The call to rejoice in persecution demands that we reappraise our values. Jesus asks us to detach ourselves from this age and to recalibrate our ideas about time. We should tell ourselves, "Our time on earth is short; eternity is long. If we endure insults or privation in this life, they are short-lived in comparison to eternity. If we should die because of persecution, then we meet the Lord and taste his goodness earlier than we anticipated."
Jesus summons us to compare this life with eternity. The Bible affirms the value of this life. It teaches us what we need to know to life well on earth. It enables us to lead a morally upright and personally satisfying life. God tells us that he gives us his commands and decrees "for your good" (Deut. 10:13 ESV).
But Jesus also states a vital qualifier. Sometimes our "reward" for living well is persecution. Sometimes warriors scorn peacemakers. They are angry and want to stay that way, so they despise peacemakers. Jesus warns us that we may do almost everything right, and yet the only payoff may be opposition or persecution.

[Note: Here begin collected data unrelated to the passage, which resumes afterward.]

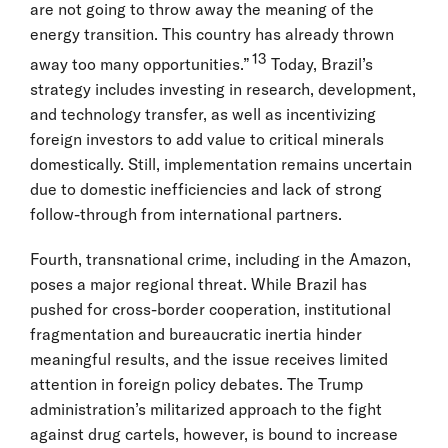
are not going to throw away the meaning of the
energy transition. This country has already thrown
13
away too many opportunities.”
Today, Brazil’s
strategy includes investing in research, development,
and technology transfer, as well as incentivizing
foreign investors to add value to critical minerals
domestically. Still, implementation remains uncertain
due to domestic inefficiencies and lack of strong
follow-through from international partners.
Fourth, transnational crime, including in the Amazon,
poses a major regional threat. While Brazil has
pushed for cross-border cooperation, institutional
fragmentation and bureaucratic inertia hinder
meaningful results, and the issue receives limited
attention in foreign policy debates. The Trump
administration’s militarized approach to the fight
against drug cartels, however, is bound to increase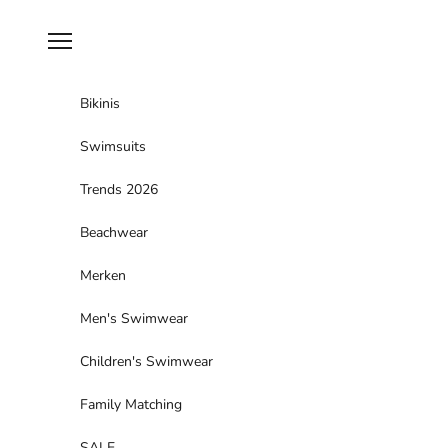
Skip to content
Navigation menu
Bikinis
Swimsuits
Trends 2026
Beachwear
Merken
Men's Swimwear
Children's Swimwear
Family Matching
SALE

Evaluating this truth, and the truth of the Beatitudes, J.C. Ryle writes:
Let us learn how the teaching of Christ is sadly different from the practice of many professing Christians. Where shall we find men and women among those who go to churches and chapels, who are striving to live up to the pattern we have read of today? There is too much reason to fear that many baptized people are utterly ignorant of what the New Testament commands.I pray the church will seek to be a people who know and take seriously the commands of Scripture and seek to live them out for the glory of God!